1998, the scandal is revealed
|| The pottok (pronounced potiok) is a hardy pony, typical of France's Basque region and especially well-suited to a mountain environment. The breed, which can be traced back thousands of years, has long been subjected to ear-docking and shackling.
One Voice was alerted to the pottoks' plight by tourists who were shocked to come across thin, distressed ponies. An investigator rapidly confirmed that the ponies were indeed being mistreated.
In order to distinguish between pottoks from different herds, their sensitive ears are cut or notched using a knife or scissors.
To prevent the ponies from roaming onto the mountain roads, not all of which are equipped with cattle grids, and from there onto a main road, the local solution is to shackle them. A block of wood is clamped around the pony's leg, just above the hoof. This technique has been used for centuries to prevent the ponies from straying and to keep them within a confined perimeter where they are easy to see.

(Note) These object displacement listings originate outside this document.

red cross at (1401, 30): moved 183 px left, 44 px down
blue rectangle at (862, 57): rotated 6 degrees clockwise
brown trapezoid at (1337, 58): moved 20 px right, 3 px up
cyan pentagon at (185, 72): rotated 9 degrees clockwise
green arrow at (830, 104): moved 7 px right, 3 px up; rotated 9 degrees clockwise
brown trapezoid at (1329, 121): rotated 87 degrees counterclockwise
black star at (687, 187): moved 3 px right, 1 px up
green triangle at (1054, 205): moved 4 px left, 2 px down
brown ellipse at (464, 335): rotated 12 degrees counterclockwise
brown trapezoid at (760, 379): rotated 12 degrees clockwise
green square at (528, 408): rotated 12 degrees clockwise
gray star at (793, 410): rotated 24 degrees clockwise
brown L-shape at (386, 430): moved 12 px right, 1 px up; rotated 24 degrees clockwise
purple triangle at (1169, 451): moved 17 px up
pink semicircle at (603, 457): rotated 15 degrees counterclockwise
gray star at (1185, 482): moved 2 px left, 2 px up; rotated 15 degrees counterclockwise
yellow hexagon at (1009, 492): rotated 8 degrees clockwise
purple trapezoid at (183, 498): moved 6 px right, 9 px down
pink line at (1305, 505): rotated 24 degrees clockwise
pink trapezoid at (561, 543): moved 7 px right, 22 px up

The shackled pottoks move as best they can. The shackle often twists around and sticks in the ground causing the pony to stumble, or bangs against its other leg.
Some shackles are relatively small. Others are bulky and heavy. The hair on the pottok's leg is soon rubbed away and the skin made raw, often to the point of bleeding. These wounds are left untended. Already on grassland the shackle makes life hard for the pony; among shrubs or on stones conditions are worse still.

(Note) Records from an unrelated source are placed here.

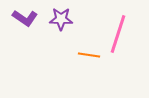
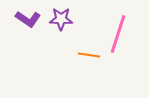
purple L-shape: moved 3 px right, 1 px down
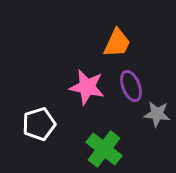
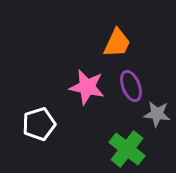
green cross: moved 23 px right
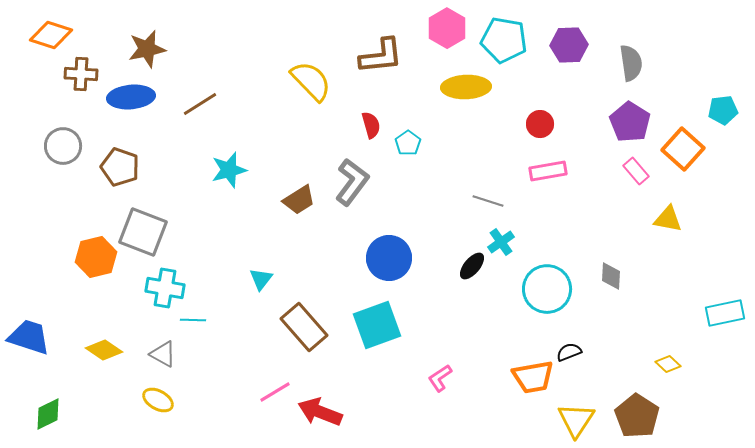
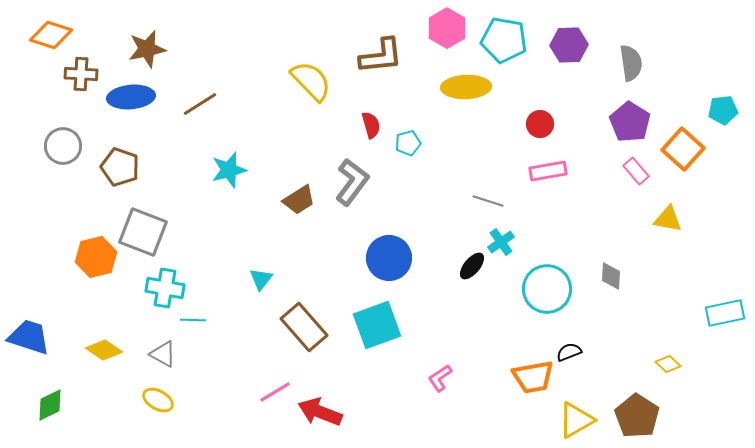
cyan pentagon at (408, 143): rotated 20 degrees clockwise
green diamond at (48, 414): moved 2 px right, 9 px up
yellow triangle at (576, 420): rotated 27 degrees clockwise
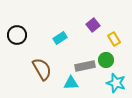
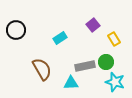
black circle: moved 1 px left, 5 px up
green circle: moved 2 px down
cyan star: moved 1 px left, 1 px up
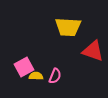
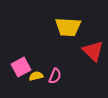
red triangle: rotated 25 degrees clockwise
pink square: moved 3 px left
yellow semicircle: rotated 16 degrees counterclockwise
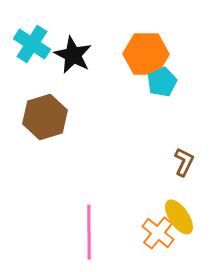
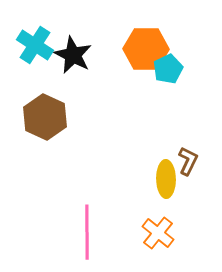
cyan cross: moved 3 px right, 1 px down
orange hexagon: moved 5 px up
cyan pentagon: moved 6 px right, 13 px up
brown hexagon: rotated 18 degrees counterclockwise
brown L-shape: moved 4 px right, 1 px up
yellow ellipse: moved 13 px left, 38 px up; rotated 33 degrees clockwise
pink line: moved 2 px left
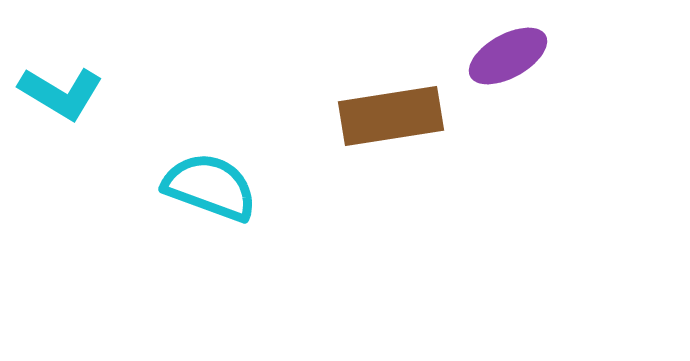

Some breeders shackle their ponies for a few weeks each year. Others leave the shackles on all year round, and One Voice has filed a complaint against three such breeders. When free to move, a pottok will roam four to six kilometres a day. Shackled, it can hope to cover 200 to 400 metres at best. As a consequence, its hooves (which like human nails grow continuously), are not worn down. Sometimes a hoof can grow so long as to curl up at the end.
Maimed for life
Imagine if instead of being able to lay your hand flat, you could only ever rest your wrist. Eventually the bone would be deformed. This is the fate of shackled pottoks, preventing them from ever walking normally again. Even if the shackle is removed, their misshapen hooves prevent them from galloping or even cantering.
The pottoks' fat stomachs might give the impression they are well-fed. In reality they are undernourished from feeding only on grass, often grazing the same worn patch. Indeed, to eat their fill pottoks need to move from place to place, which isn't easy when shackled, and even then this isn't always enough. Only a rare few pottoks display solid muscles and a glossy coat. Good breeders feed their ponies extra hay, but sadly they are an exception.
One of the reasons the situation has deteriorated this far is European financial incentives. The pottok is an endangered breed, which incited the European Union to launch a scheme in support of pottok breeders. Sadly, the road to hell is paved with good intentions, as this has incited some unscrupulous individuals to breed "false" pottoks that end up as horse meat.One Voice has responded with legal action, a petition to ban shackling and ear-docking, and a formal request to install cattle grids that will prevent the ponies from wandering onto roads.